»»

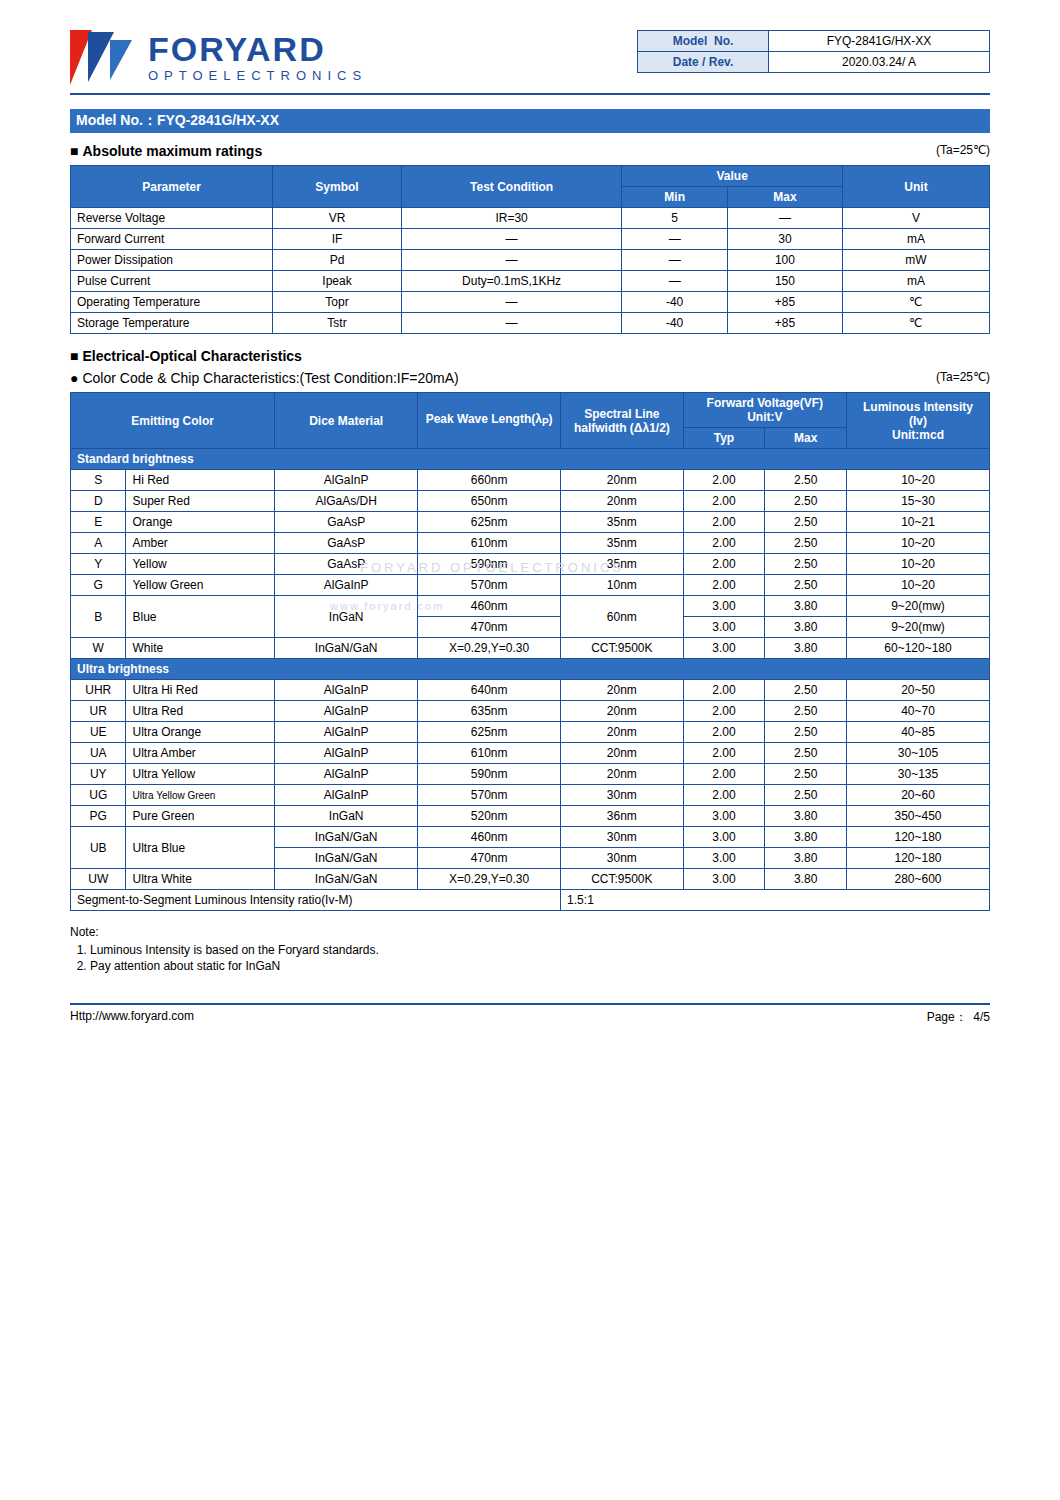FORYARD
OPTOELECTRONICS
| Model No. | FYQ-2841G/HX-XX |
| Date / Rev. | 2020.03.24/ A |
Model No.：FYQ-2841G/HX-XX
■Absolute maximum ratings (Ta=25℃)
| Parameter | Symbol | Test Condition | Value | Unit |
| --- | --- | --- | --- | --- |
| Min | Max |
| Reverse Voltage | VR | IR=30 | 5 | — | V |
| Forward Current | IF | — | — | 30 | mA |
| Power Dissipation | Pd | — | — | 100 | mW |
| Pulse Current | Ipeak | Duty=0.1mS,1KHz | — | 150 | mA |
| Operating Temperature | Topr | — | -40 | +85 | ℃ |
| Storage Temperature | Tstr | — | -40 | +85 | ℃ |
■Electrical-Optical Characteristics
●Color Code & Chip Characteristics:(Test Condition:IF=20mA) (Ta=25℃)
| Emitting Color | Dice Material | Peak Wave Length(λ P ) | Spectral Line halfwidth (Δλ1/2) | Forward Voltage(VF) Unit:V | Luminous Intensity (Iv) Unit:mcd |
| --- | --- | --- | --- | --- | --- |
| Typ | Max |
| Standard brightness |
| S | Hi Red | AlGaInP | 660nm | 20nm | 2.00 | 2.50 | 10~20 |
| D | Super Red | AlGaAs/DH | 650nm | 20nm | 2.00 | 2.50 | 15~30 |
| E | Orange | GaAsP | 625nm | 35nm | 2.00 | 2.50 | 10~21 |
| A | Amber | GaAsP | 610nm | 35nm | 2.00 | 2.50 | 10~20 |
| Y | Yellow | GaAsP | 590nm | 35nm | 2.00 | 2.50 | 10~20 |
| G | Yellow Green | AlGaInP | 570nm | 10nm | 2.00 | 2.50 | 10~20 |
| B | Blue | InGaN | 460nm | 60nm | 3.00 | 3.80 | 9~20(mw) |
| 470nm | 3.00 | 3.80 | 9~20(mw) |
| W | White | InGaN/GaN | X=0.29,Y=0.30 | CCT:9500K | 3.00 | 3.80 | 60~120~180 |
| Ultra brightness |
| UHR | Ultra Hi Red | AlGaInP | 640nm | 20nm | 2.00 | 2.50 | 20~50 |
| UR | Ultra Red | AlGaInP | 635nm | 20nm | 2.00 | 2.50 | 40~70 |
| UE | Ultra Orange | AlGaInP | 625nm | 20nm | 2.00 | 2.50 | 40~85 |
| UA | Ultra Amber | AlGaInP | 610nm | 20nm | 2.00 | 2.50 | 30~105 |
| UY | Ultra Yellow | AlGaInP | 590nm | 20nm | 2.00 | 2.50 | 30~135 |
| UG | Ultra Yellow Green | AlGaInP | 570nm | 30nm | 2.00 | 2.50 | 20~60 |
| PG | Pure Green | InGaN | 520nm | 36nm | 3.00 | 3.80 | 350~450 |
| UB | Ultra Blue | InGaN/GaN | 460nm | 30nm | 3.00 | 3.80 | 120~180 |
| InGaN/GaN | 470nm | 30nm | 3.00 | 3.80 | 120~180 |
| UW | Ultra White | InGaN/GaN | X=0.29,Y=0.30 | CCT:9500K | 3.00 | 3.80 | 280~600 |
| Segment-to-Segment Luminous Intensity ratio(Iv-M) | 1.5:1 |
Note:
Luminous Intensity is based on the Foryard standards.
Pay attention about static for InGaN
Http://www.foryard.com
Page： 4/5
FORYARD OPTOELECTRONICS
www.foryard.com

««

> [Task brief]: Where does "GaAsP" appear in the records above? Copy every line that has it.

> [Answer to this problem]:
| E | Orange | GaAsP | 625nm | 35nm | 2.00 | 2.50 | 10~21 |
| A | Amber | GaAsP | 610nm | 35nm | 2.00 | 2.50 | 10~20 |
| Y | Yellow | GaAsP | 590nm | 35nm | 2.00 | 2.50 | 10~20 |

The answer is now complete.